In a sign of the times, the U.S. Census Bureau has decided to stop using “Negro” on census forms as one of the options for describing African-Americans.
When the Census Bureau sends out its annual American Community Survey next year to more than 3.5 million households, the only option for black people will be “black” or “African-American.”
Nicholas Jones, chief of the bureau’s racial statistics branch, told The Associated Press that after months of public feedback and research, the bureau finally concluded that few African-Americans still use the word “Negro” and many see the word as “offensive and outdated,” a remnant of segregation and the bitter divisiveness of Jim Crow.
“This is a reflection of changing times, changing vocabularies and changing understandings of what race means in this country,” Matthew Snipp, a sociology professor at Stanford University, who writes frequently on race and ethnicity, told AP. “For younger African-Americans, the term ‘Negro’ harkens back to the era when African-Americans were second-class citizens in this country.”
The words used to describe black people on the census trace the evolution of black self-identity. Beginning with “colored,” then in 1900 becoming “Negro,” which was used for most of the 1900s. Activists began to reject “Negro” in the 1960s, preferring “black” instead.

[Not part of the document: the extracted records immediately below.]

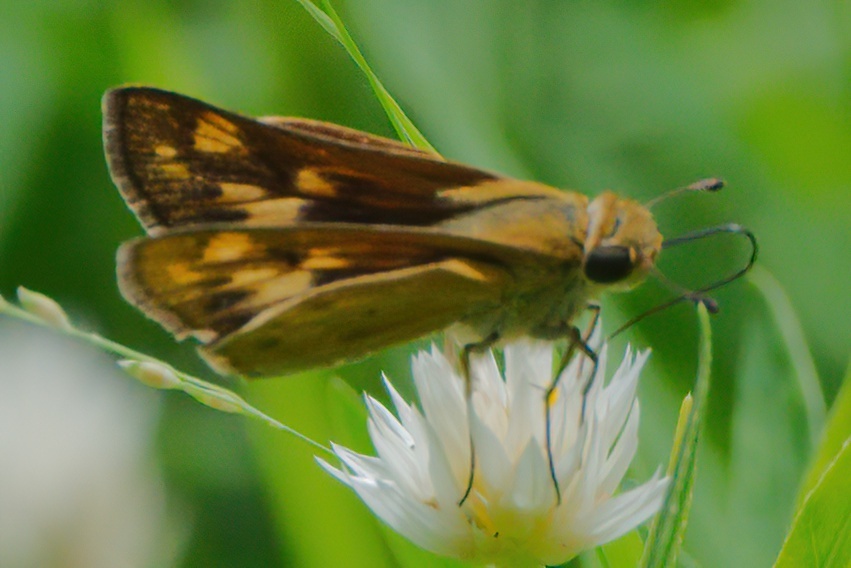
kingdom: Animalia
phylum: Arthropoda
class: Insecta
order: Lepidoptera
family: Hesperiidae
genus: Hylephila
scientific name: Hylephila phyleus
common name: Fiery skipper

The evolution is reflected in the names of black organizations, from the National Association for the Advancement of Colored People to the United Negro College Fund to the Black Panthers.
The government considered dropping “Negro” for the 2010 census, but ultimately decided against it because a segment of mostly older blacks, particularly in the South, still identified with the term.
But after the forms were mailed and some black groups protested, Robert Groves, the Census Bureau’s director at the time, apologized and predicted the term would be dropped in future censuses.